Of course I could load each pages individually and convert them one by one. But there must be a way to do them all at once?
ImageMagick is not memory efficient, so if you try to read a large pdf, like 100 pages or so, the memory requirement will be huge and it might crash or seriously slow down your system.
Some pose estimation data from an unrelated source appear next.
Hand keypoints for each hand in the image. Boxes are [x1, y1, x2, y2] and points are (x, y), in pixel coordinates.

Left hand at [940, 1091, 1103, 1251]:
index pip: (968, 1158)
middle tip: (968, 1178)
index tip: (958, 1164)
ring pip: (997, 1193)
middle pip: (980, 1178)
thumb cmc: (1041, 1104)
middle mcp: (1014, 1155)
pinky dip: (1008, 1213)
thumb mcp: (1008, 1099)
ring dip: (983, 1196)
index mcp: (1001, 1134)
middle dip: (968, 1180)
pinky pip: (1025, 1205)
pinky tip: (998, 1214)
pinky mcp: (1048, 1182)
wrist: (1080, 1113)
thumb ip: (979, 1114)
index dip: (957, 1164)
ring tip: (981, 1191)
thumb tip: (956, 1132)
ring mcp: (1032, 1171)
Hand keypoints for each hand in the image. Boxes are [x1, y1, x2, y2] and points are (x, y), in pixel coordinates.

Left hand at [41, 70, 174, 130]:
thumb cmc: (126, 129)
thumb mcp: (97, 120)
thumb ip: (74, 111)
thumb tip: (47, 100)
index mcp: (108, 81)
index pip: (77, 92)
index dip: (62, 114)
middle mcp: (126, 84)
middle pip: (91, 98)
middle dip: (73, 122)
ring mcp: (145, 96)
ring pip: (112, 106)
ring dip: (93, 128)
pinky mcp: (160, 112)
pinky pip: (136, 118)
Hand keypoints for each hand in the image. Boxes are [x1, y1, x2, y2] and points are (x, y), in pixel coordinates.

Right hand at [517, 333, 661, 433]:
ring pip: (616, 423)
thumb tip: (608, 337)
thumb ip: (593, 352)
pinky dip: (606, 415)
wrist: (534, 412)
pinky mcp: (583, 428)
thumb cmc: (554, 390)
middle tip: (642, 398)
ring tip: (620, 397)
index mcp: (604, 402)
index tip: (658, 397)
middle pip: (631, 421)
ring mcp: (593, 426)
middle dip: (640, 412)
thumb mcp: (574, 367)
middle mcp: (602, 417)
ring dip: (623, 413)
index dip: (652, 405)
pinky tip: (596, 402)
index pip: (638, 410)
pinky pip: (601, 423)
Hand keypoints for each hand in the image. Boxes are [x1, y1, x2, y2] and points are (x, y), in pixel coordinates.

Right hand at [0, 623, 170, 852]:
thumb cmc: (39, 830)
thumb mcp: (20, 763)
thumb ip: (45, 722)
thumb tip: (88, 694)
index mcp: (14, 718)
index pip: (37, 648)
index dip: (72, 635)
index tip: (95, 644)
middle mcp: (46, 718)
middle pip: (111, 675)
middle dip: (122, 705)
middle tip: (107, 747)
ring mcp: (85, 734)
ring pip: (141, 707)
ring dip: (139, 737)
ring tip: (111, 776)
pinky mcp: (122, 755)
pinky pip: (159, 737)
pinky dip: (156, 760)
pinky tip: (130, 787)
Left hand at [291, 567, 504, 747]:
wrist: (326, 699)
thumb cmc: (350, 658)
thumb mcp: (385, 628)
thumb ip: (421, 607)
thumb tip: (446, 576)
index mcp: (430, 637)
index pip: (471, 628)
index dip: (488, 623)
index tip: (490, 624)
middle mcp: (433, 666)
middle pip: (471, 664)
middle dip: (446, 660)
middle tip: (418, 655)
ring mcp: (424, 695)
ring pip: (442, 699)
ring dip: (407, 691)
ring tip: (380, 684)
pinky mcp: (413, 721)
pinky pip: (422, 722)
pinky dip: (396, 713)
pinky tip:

So after all reading all pages at once with PythonMagick is a bad idea, its not safe.
So for pdfs, I ended up doing it page by page, but for that I need to get the number of pages first using pyPdf, its reasonably fast:
pdf_im = pyPdf.PdfFileReader(file('multi_page.pdf', "rb"))
npage = pdf_im.getNumPages()
for p in npage:
im = PythonMagick.Image('multi_page.pdf['+ str(p) +']')
im.write('file_out-' + str(p)+ '.png')
A more complete example based on the answer by Ivo Flipse and http://p-s.co.nz/wordpress/pdf-to-png-using-pythonmagick/
This uses a higher resolution and uses PyPDF2 instead of older pyPDF.
import sys
import PyPDF2
import PythonMagick
pdffilename = sys.argv[1]
pdf_im = PyPDF2.PdfFileReader(file(pdffilename, "rb"))
npage = pdf_im.getNumPages()
print('Converting %d pages.' % npage)
for p in range(npage):
im = PythonMagick.Image()
im.density('300')
im.read(pdffilename + '[' + str(p) +']')
im.write('file_out-' + str(p)+ '.png')
I had the same problem and as a work around i used ImageMagick and did
import subprocess
params = ['convert', 'src.pdf', 'out.png']
subprocess.check_call(params)